- **Task description**: Write out, word for word and with no pictures, each line below from the one containing "<source format=gm1>" through the one containing "reg A,B,carryIn;", both included, and no other line.

- **Listed entries**:
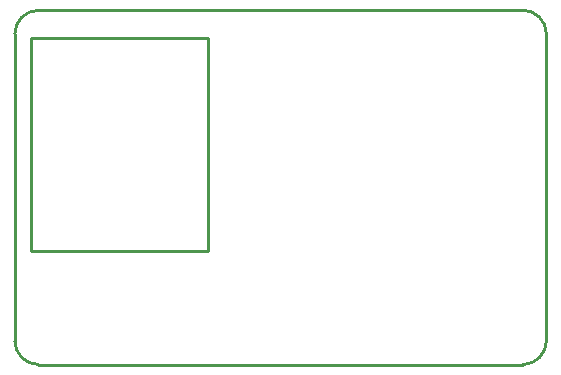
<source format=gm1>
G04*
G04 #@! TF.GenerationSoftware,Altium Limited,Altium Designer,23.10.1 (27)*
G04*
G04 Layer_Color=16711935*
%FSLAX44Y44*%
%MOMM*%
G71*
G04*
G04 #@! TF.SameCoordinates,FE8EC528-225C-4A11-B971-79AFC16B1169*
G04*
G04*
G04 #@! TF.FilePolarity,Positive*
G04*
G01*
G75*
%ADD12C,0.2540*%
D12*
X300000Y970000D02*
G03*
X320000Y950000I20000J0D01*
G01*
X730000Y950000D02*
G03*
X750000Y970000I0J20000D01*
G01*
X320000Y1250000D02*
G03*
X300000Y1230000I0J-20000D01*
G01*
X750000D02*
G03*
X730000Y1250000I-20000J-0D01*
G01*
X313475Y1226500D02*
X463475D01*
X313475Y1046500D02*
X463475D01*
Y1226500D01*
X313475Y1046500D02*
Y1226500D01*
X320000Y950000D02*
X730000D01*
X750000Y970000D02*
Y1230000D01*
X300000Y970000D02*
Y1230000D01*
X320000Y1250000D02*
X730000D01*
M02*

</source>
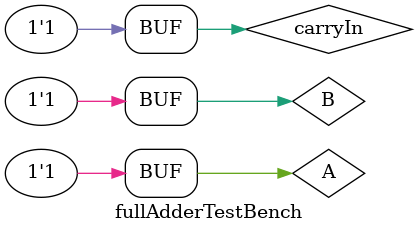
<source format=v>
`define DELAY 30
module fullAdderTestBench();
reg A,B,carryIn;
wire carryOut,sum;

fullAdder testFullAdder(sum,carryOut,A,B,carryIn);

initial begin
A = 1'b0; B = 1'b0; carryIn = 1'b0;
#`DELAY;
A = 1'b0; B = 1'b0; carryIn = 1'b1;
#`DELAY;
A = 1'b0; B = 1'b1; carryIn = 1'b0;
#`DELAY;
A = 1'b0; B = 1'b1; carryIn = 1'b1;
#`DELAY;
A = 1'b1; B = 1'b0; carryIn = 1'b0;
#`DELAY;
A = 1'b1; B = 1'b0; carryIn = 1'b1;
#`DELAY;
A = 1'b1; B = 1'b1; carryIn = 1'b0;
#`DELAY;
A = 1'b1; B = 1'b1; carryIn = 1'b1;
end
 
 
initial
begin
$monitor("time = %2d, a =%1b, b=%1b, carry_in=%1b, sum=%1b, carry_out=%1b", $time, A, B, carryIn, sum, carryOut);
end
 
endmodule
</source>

---

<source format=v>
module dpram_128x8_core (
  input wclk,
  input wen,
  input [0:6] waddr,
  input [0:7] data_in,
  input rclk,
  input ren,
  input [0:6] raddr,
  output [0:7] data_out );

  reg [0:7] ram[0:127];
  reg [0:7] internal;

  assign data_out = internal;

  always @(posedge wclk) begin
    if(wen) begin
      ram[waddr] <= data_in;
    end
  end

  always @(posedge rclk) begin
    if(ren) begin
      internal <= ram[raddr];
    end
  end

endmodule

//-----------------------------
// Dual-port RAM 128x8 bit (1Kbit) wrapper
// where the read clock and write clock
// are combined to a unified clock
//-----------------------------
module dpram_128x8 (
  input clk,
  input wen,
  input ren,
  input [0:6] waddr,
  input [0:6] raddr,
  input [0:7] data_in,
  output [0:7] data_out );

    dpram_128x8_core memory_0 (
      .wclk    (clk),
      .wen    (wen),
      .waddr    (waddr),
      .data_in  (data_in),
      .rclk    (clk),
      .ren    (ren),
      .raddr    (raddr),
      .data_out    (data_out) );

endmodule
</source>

- **Your solution**:
<source format=gm1>
G04*
G04 #@! TF.GenerationSoftware,Altium Limited,Altium Designer,23.10.1 (27)*
G04*
G04 Layer_Color=16711935*
%FSLAX44Y44*%
%MOMM*%
G71*
G04*
G04 #@! TF.SameCoordinates,FE8EC528-225C-4A11-B971-79AFC16B1169*
G04*
G04*
G04 #@! TF.FilePolarity,Positive*
G04*
G01*
G75*
%ADD12C,0.2540*%
D12*
X300000Y970000D02*
G03*
X320000Y950000I20000J0D01*
G01*
X730000Y950000D02*
G03*
X750000Y970000I0J20000D01*
G01*
X320000Y1250000D02*
G03*
X300000Y1230000I0J-20000D01*
G01*
X750000D02*
G03*
X730000Y1250000I-20000J-0D01*
G01*
X313475Y1226500D02*
X463475D01*
X313475Y1046500D02*
X463475D01*
Y1226500D01*
X313475Y1046500D02*
Y1226500D01*
X320000Y950000D02*
X730000D01*
X750000Y970000D02*
Y1230000D01*
X300000Y970000D02*
Y1230000D01*
X320000Y1250000D02*
X730000D01*
M02*

</source>
<source format=v>
`define DELAY 30
module fullAdderTestBench();
reg A,B,carryIn;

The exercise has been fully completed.